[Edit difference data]
----------------

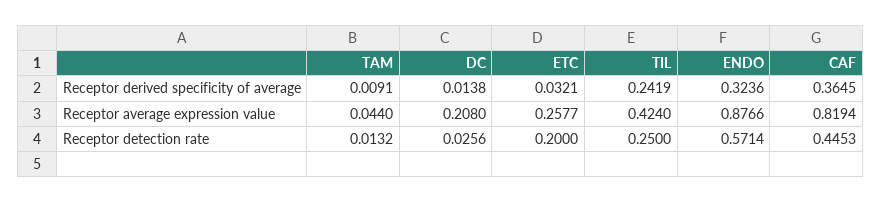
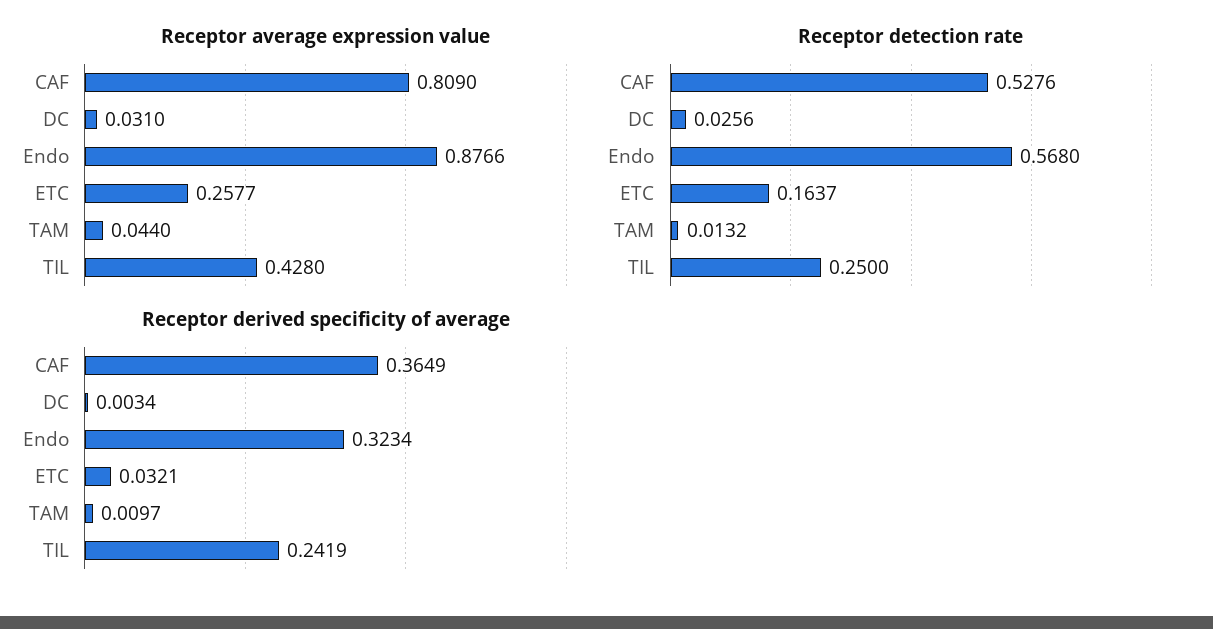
Receptor derived specificity of average, TAM: 0.0091 -> 0.0097
Receptor derived specificity of average, DC: 0.0138 -> 0.0034
Receptor derived specificity of average, ENDO: 0.3236 -> 0.3234
Receptor derived specificity of average, CAF: 0.3645 -> 0.3649
Receptor average expression value, DC: 0.208 -> 0.031
Receptor average expression value, TIL: 0.424 -> 0.428
Receptor average expression value, CAF: 0.8194 -> 0.809
Receptor detection rate, ETC: 0.2 -> 0.1637
Receptor detection rate, ENDO: 0.5714 -> 0.568
Receptor detection rate, CAF: 0.4453 -> 0.5276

----------------

▶ **JOB**:
The copy should hold every entry above word for word and none of the pictures.

▶ **RESULT**:
Receptor derived specificity of average, TAM: 0.0091 -> 0.0097
Receptor derived specificity of average, DC: 0.0138 -> 0.0034
Receptor derived specificity of average, ENDO: 0.3236 -> 0.3234
Receptor derived specificity of average, CAF: 0.3645 -> 0.3649
Receptor average expression value, DC: 0.208 -> 0.031
Receptor average expression value, TIL: 0.424 -> 0.428
Receptor average expression value, CAF: 0.8194 -> 0.809
Receptor detection rate, ETC: 0.2 -> 0.1637
Receptor detection rate, ENDO: 0.5714 -> 0.568
Receptor detection rate, CAF: 0.4453 -> 0.5276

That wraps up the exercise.